In the British Columbia communities of Trail, Nelson, and Castlegar, the province’s worst wildfire smoke was creating “hazardous” air quality conditions on Wednesday, Castlegar News reported.
In West Kelowna, fire chief Jason Brolund reported progress against the McDougall Creek wildfire Sunday morning, with nearly 500 firefighting and support personnel on the ground and the next couple of days expected to bring cooler temperatures, slightly higher humidity, and less wind. The fire’s size was estimated at 11,000 hectares, Kelowna Now writes.
“Finally feeling like we’re moving forward, rather than we’re moving backwards, and that’s a great feeling for us all to have,” Brolund said. “With saying that, make no mistake, there will be difficult days ahead and we’re continuing to prepare and address those.”
On Saturday, CBC reported 30,000 people evacuated, homes destroyed in West Kelowna, large fires near Lytton and Invermere, and stretches of a major highway closed. Provincial Emergency Management and Climate Readiness Minister Bowinn Ma declared a ban on any non-essential travel to several Okanagan communities, aiming to “free up large amounts of accommodations for evacuees and essential response personnel.”
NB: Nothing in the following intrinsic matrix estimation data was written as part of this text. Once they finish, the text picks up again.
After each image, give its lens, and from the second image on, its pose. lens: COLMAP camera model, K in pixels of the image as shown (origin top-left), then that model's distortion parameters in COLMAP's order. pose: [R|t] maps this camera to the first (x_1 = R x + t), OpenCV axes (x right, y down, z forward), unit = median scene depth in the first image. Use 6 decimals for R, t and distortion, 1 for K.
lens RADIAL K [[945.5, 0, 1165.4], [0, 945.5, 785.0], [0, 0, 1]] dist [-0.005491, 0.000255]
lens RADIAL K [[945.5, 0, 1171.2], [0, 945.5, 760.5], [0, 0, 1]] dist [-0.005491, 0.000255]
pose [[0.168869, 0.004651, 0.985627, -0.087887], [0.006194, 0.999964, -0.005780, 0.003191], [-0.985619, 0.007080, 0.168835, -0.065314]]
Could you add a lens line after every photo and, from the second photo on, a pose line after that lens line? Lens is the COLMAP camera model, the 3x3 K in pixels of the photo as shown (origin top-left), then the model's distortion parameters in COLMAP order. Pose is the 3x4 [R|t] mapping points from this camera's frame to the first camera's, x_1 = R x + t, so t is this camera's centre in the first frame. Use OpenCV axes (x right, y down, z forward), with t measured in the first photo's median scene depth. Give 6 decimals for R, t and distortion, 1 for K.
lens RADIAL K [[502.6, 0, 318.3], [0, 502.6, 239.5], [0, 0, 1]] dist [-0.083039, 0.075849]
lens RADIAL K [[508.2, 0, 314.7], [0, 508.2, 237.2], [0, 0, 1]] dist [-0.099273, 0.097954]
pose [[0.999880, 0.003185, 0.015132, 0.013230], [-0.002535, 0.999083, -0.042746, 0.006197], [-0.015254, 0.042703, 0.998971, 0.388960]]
In the Shuswap region, two major fires combined into one near Adams Lake, “burned down blocks of homes, stores, and buildings,” and forced evacuations and boil water advisories, the national broadcaster said. “We’re still going to have a very active and dynamic day and there’s going to be challenges and dangers for our people,” regional management officer John MacLean said earlier in the weekend.
CBC carried photos of what was left after the fire tore through Scotch Creek, on the shore of Shuswap Lake.
“First Nations have found themselves on the front lines of both blazes but, for many, this isn’t their first time evacuating,” the Globe reported Monday morning. “Natural disasters often disproportionately affect First Nations communities as many have been relocated from traditional lands to remote flood- and wildfire-prone areas. Over the preceding 13 years, First Nations communities experienced more than 580 evacuations—and that number is expected to increase.”
The wildfires “are also sparking concerns for ranchers, who are facing tough calls on whether to evacuate large animals off their property,” the Globe added.